Stochastic approach for assessing the predictability of chaotic time series using reservoir computing

TL;DR

This paper introduces a stochastic method to generate training data and evaluate the predictability of chaotic systems, specifically analyzing the effectiveness and limitations of reservoir computing in this context.

Contribution

It proposes a novel stochastic approach for assessing chaotic time series predictability and critically evaluates reservoir computing's capabilities and limitations for chaotic system modeling.

Findings

Stochastic approach effectively characterizes chaotic data predictability.

Reservoir computing shows limitations in surrogate modeling of chaotic systems.

Analysis applied to Lorenz and Anishchenko-Astakhov systems.

Abstract

The applicability of machine learning for predicting chaotic dynamics relies heavily upon the data used in the training stage.
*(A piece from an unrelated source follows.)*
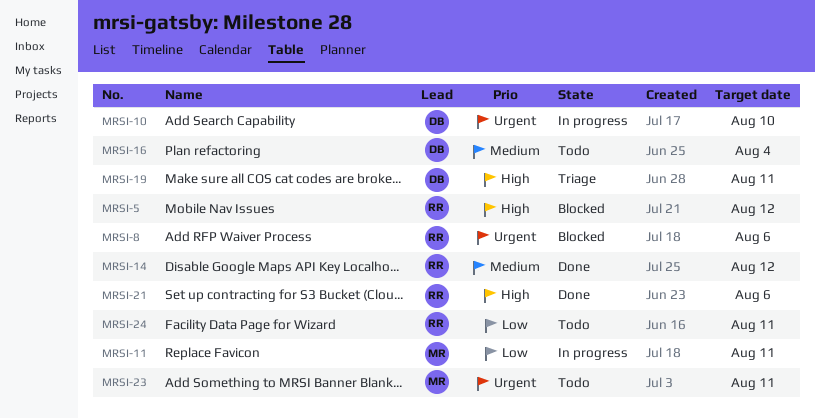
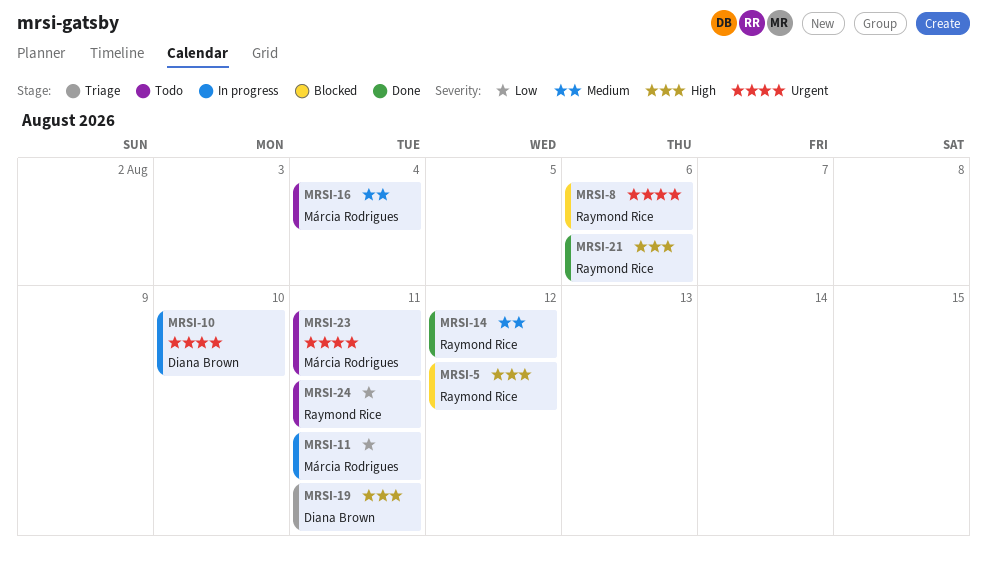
MRSI-16, owner: Diana Brown -> Márcia Rodrigues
Chaotic time series obtained by numerically solving ordinary differential equations embed a complicated noise of the applied numerical scheme. Such a dependence of the solution on the numeric scheme leads to an inadequate representation of the real chaotic system. A stochastic approach for generating training times series and characterising their predictability is suggested to address this problem. The approach is applied for analysing two chaotic systems with known properties, Lorenz system and Anishchenko-Astakhov generator. Additionally, the approach is extended to critically assess a reservoir computing model used for chaotic time series prediction. Limitations of reservoir computing for surrogate modelling of chaotic systems are highlighted.